Leichtathletik Doping
DLV hofft nach Chambers-Geständnis auf Medaille

Der Brite Dwain Chambers hat am Samstag öffentlich die Einnahme der leistungssteigernden Substanz THG eingestanden. Damit darf sich die deutsche Sprintstaffel drei Jahre nach der EM Chancen auf die Bronzemedaille machen.

Neue Wendung im Fall Dwain Chambers: Der wegen Dopings bis August 2006 gesperrte britische 100-m-Europameister hat am Samstag erstmals öffentlich die Einnahme der leistungssteigernden Substanz THG (Tetrahydrogestinon) eingestanden und damit den Weg zu einer nachträglichen deutschen EM-Medaille wahrscheinlicher gemacht.

"Ich habe THG 2002 genommen, wusste allerdings nichts über die Wirkung", erklärte Chambers in einem Interview mit der Fernsehanstalt BBC. Der 27-Jährige räumte ein, er habe die verbotene Substanz 18 Monate vor dem positiven Test am 1. August 2003 in Saarbrücken eingenommen.
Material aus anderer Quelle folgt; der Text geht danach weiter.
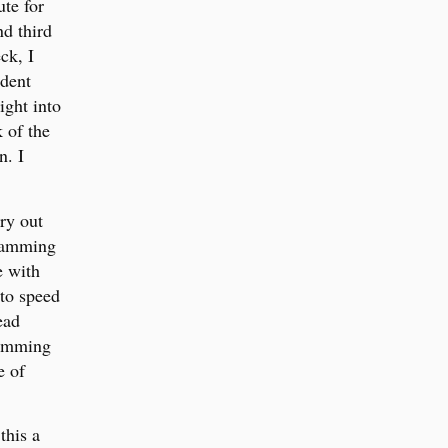
ute for
d third
ck, I
ndent
ight into
k of the
n. I
ry out
gramming
e with
to speed
ead
ramming
e of
this a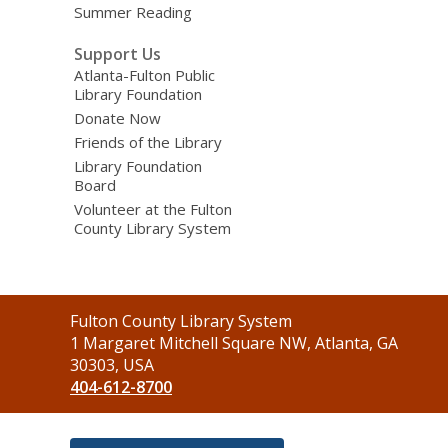
Summer Reading
Support Us
Atlanta-Fulton Public
Library Foundation
Donate Now
Friends of the Library
Library Foundation
Board
Volunteer at the Fulton
County Library System
Contact
Fulton County Library System
the
1 Margaret Mitchell Square NW, Atlanta, GA
Library
30303, USA
404-612-8700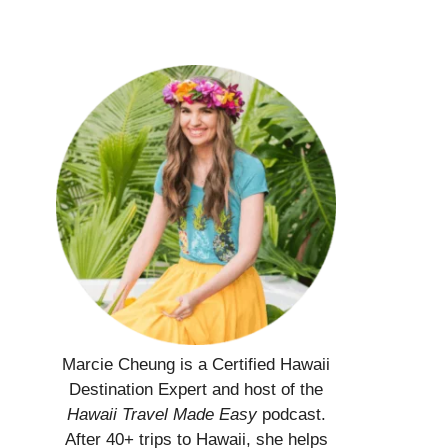
Marcie Cheung is a Certified Hawaii
Destination Expert and host of the
Hawaii Travel Made Easy
podcast.
After 40+ trips to Hawaii, she helps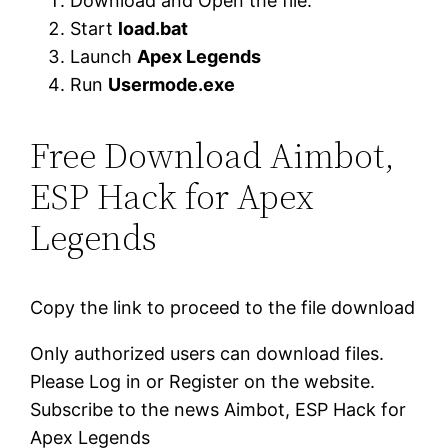
Download and Open the file.
Start
load.bat
Launch
Apex Legends
Run
Usermode.exe
Free Download Aimbot,
ESP Hack for Apex
Legends
Copy the link to proceed to the file download
Only authorized users can download files.
Please Log in or Register on the website.
Subscribe to the news Aimbot, ESP Hack for
Apex Legends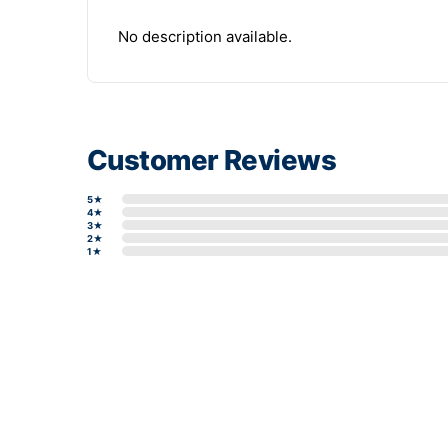
No description available.
Customer Reviews
5★
4★
3★
2★
1★
Write a review form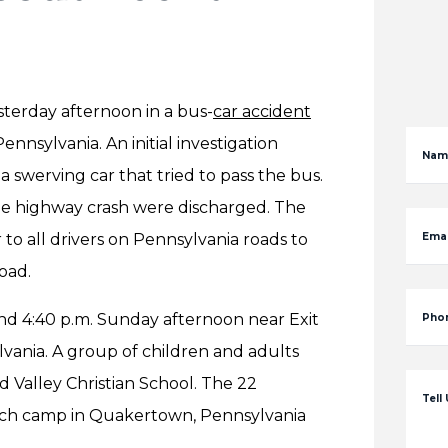
terday afternoon in a bus-
car accident
ennsylvania. An initial investigation
Nam
swerving car that tried to pass the bus.
the highway crash were discharged. The
to all drivers on Pennsylvania roads to
Emai
oad.
nd 4:40 p.m. Sunday afternoon near Exit
Pho
lvania. A group of children and adults
 Valley Christian School. The 22
Tell
urch camp in Quakertown, Pennsylvania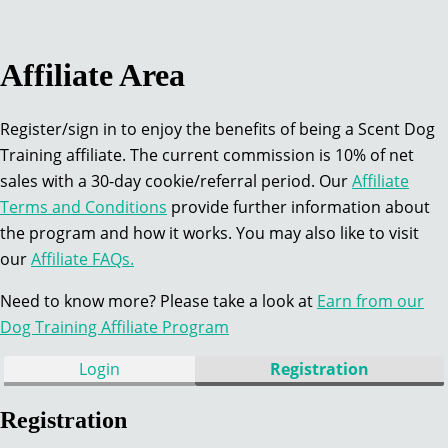
Affiliate Area
Register/sign in to enjoy the benefits of being a Scent Dog
Training affiliate. The current commission is 10% of net
sales with a 30-day cookie/referral period. Our
Affiliate
Terms and Conditions
provide further information about
the program and how it works. You may also like to visit
our
Affiliate FAQs.
Need to know more? Please take a look at
Earn from our
Dog Training Affiliate Program
Login
Registration
Registration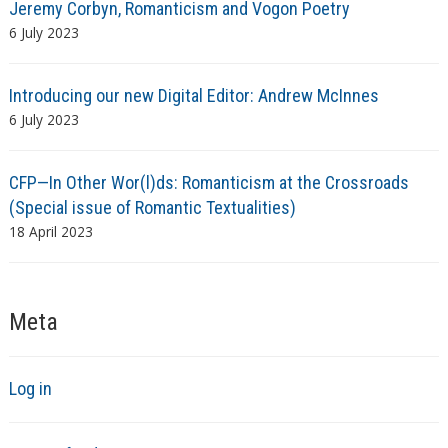
Jeremy Corbyn, Romanticism and Vogon Poetry
6 July 2023
Introducing our new Digital Editor: Andrew McInnes
6 July 2023
CFP—In Other Wor(l)ds: Romanticism at the Crossroads
(Special issue of Romantic Textualities)
18 April 2023
Meta
Log in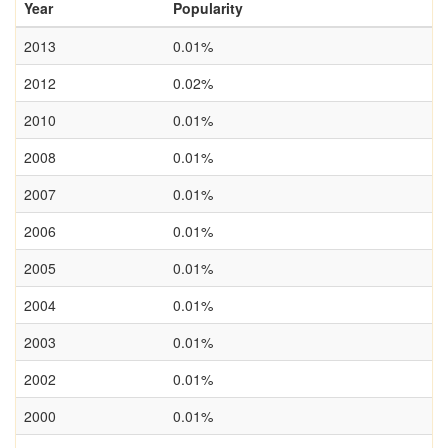
Year
Popularity
2013
0.01%
2012
0.02%
2010
0.01%
2008
0.01%
2007
0.01%
2006
0.01%
2005
0.01%
2004
0.01%
2003
0.01%
2002
0.01%
2000
0.01%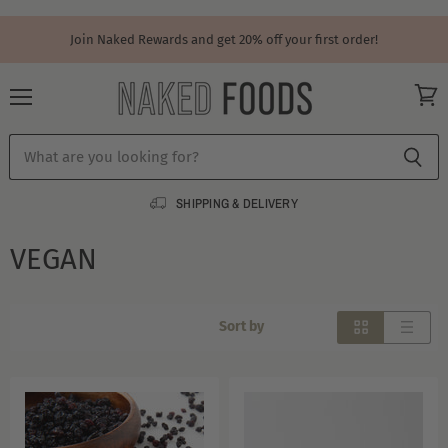
Join Naked Rewards and get 20% off your first order!
Menu
View
cart
SHIPPING & DELIVERY
VEGAN
Sort by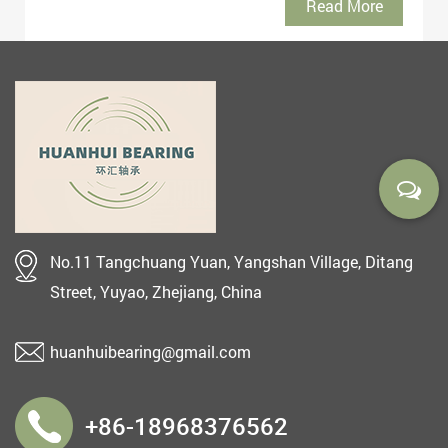
Read More
No.11 Tangchuang Yuan, Yangshan Village, Ditang
Street, Yuyao, Zhejiang, China
huanhuibearing@gmail.com
+86-18968376562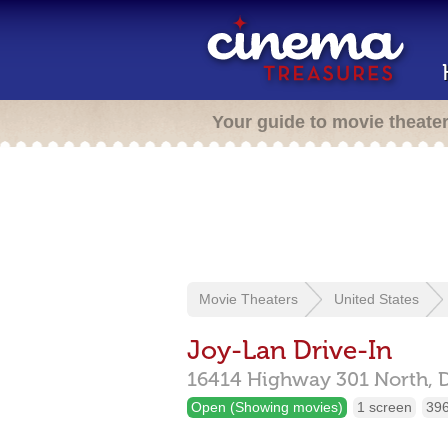
Your guide to movie theate
Movie Theaters
United States
Joy-Lan Drive-In
16414 Highway 301 North,
D
Open (Showing movies)
1 screen
396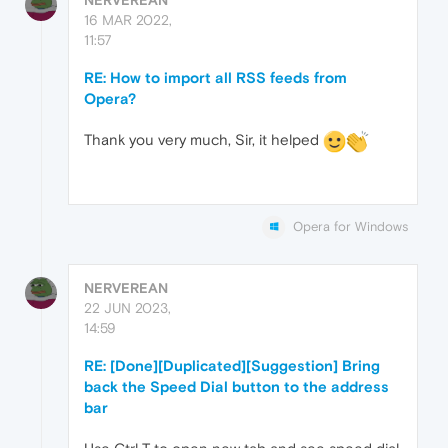
16 MAR 2022,
11:57
RE: How to import all RSS feeds from
Opera?
Thank you very much, Sir, it helped
Opera for Windows
NERVEREAN
22 JUN 2023,
14:59
RE: [Done][Duplicated][Suggestion] Bring
back the Speed Dial button to the address
bar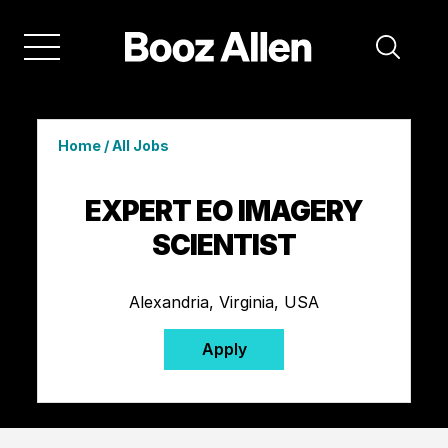
Home
/
All Jobs
EXPERT EO IMAGERY
SCIENTIST
Alexandria, Virginia, USA
Apply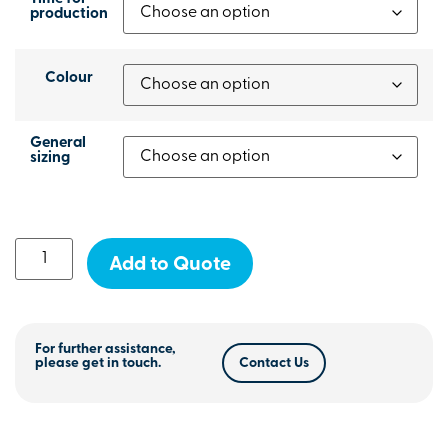
production
Colour
General
sizing
Add to Quote
For further assistance,
please get in touch.
Contact Us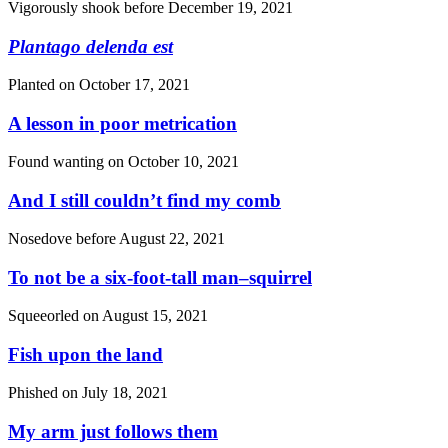
Vigorously shook before
December 19, 2021
Plantago delenda est
Planted on
October 17, 2021
A lesson in poor metrication
Found wanting on
October 10, 2021
And I still couldn’t find my comb
Nosedove before
August 22, 2021
To not be a six-foot-tall man–squirrel
Squeeorled on
August 15, 2021
Fish upon the land
Phished on
July 18, 2021
My arm just follows them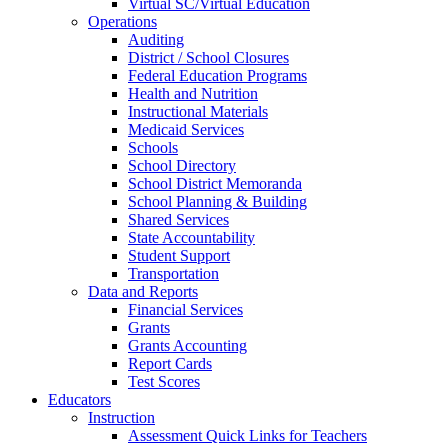
Virtual SC/Virtual Education
Operations
Auditing
District / School Closures
Federal Education Programs
Health and Nutrition
Instructional Materials
Medicaid Services
Schools
School Directory
School District Memoranda
School Planning & Building
Shared Services
State Accountability
Student Support
Transportation
Data and Reports
Financial Services
Grants
Grants Accounting
Report Cards
Test Scores
Educators
Instruction
Assessment Quick Links for Teachers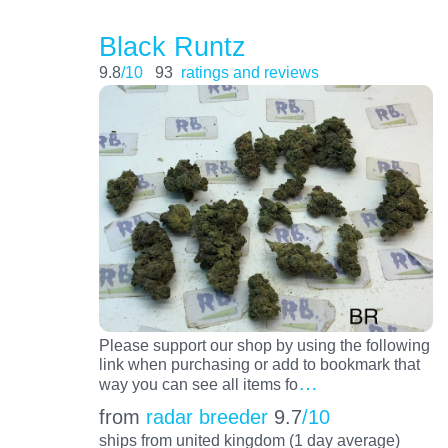
Black Runtz
9.8
/10
93
ratings and reviews
Please support our shop by using the following
link when purchasing or add to bookmark that
…
way you can see all items fo
from
radar breeder
9.7
/10
ships from united kingdom (1 day average)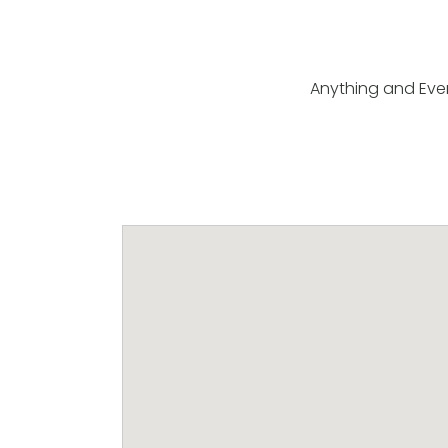
Anything and Eve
Demnach war er nicht erst beim 4x100-m-Silber der WM 2003 in Paris (bereits aberkannt), sondern höchstwahrscheinlich auch den zwei EM-Siegen 2002 in München gedopt.

DLV-Staffel darf hoffen

Sein Geständnis, das Chambers noch einmal offiziell gegenüber dem nationalen, europäischen oder internationalen Verband bestätigen müsste, könnte den Weg zur Revidierung der EM-Ergebnisse und somit zu einer nachträglichen deutschen Medaille ebnen. Chambers hatte in München nicht nur die 100m vor dem Portugiesen Francis Obikwelu, Darren Campbell (ebenfalls Großbritannien) und dem Ungarn Roland Nemeth gewonnen, sondern auch mit der britischen Staffel vor der Ukraine, Polen und Deutschland Gold geholt. Der Deutsche Leichtathletik-Verband (DLV) hat vor exakt einem Jahr bereits die Klärung der Medaillenfrage beantragt.

Chambers meinte gegenüber BBC hinsichtlich der THG-Einnahme. "Es wurde mir in flüssiger Form verabreicht. Ich war misstrauisch, habe die Einnahme aber trotzdem nicht gestoppt." Mit dem Mittel habe ihn Victor Conte, mittlerweile inhaftierter Chef des skandalumwitterten kalifornischen Balco-Labors, versorgt.

Erstes Treffen Anfang 2002

Conte hatte vor einem Jahr erklärt, er habe Chambers schon seit Anfang 2002 regelmäßig mit Dopingmitteln versorgt: "Ich traf Dwain im Januar 2002 und gab ihm gleich die volle Enchilada: "The Clear", Insulin, Epo, Wachstumshormone, Modafinil sowie eine Testosteronsalbe, die ich gerade zu nutzen begonnen hatte, und die bei keiner der üblichen Dopingkontrollen auffiel."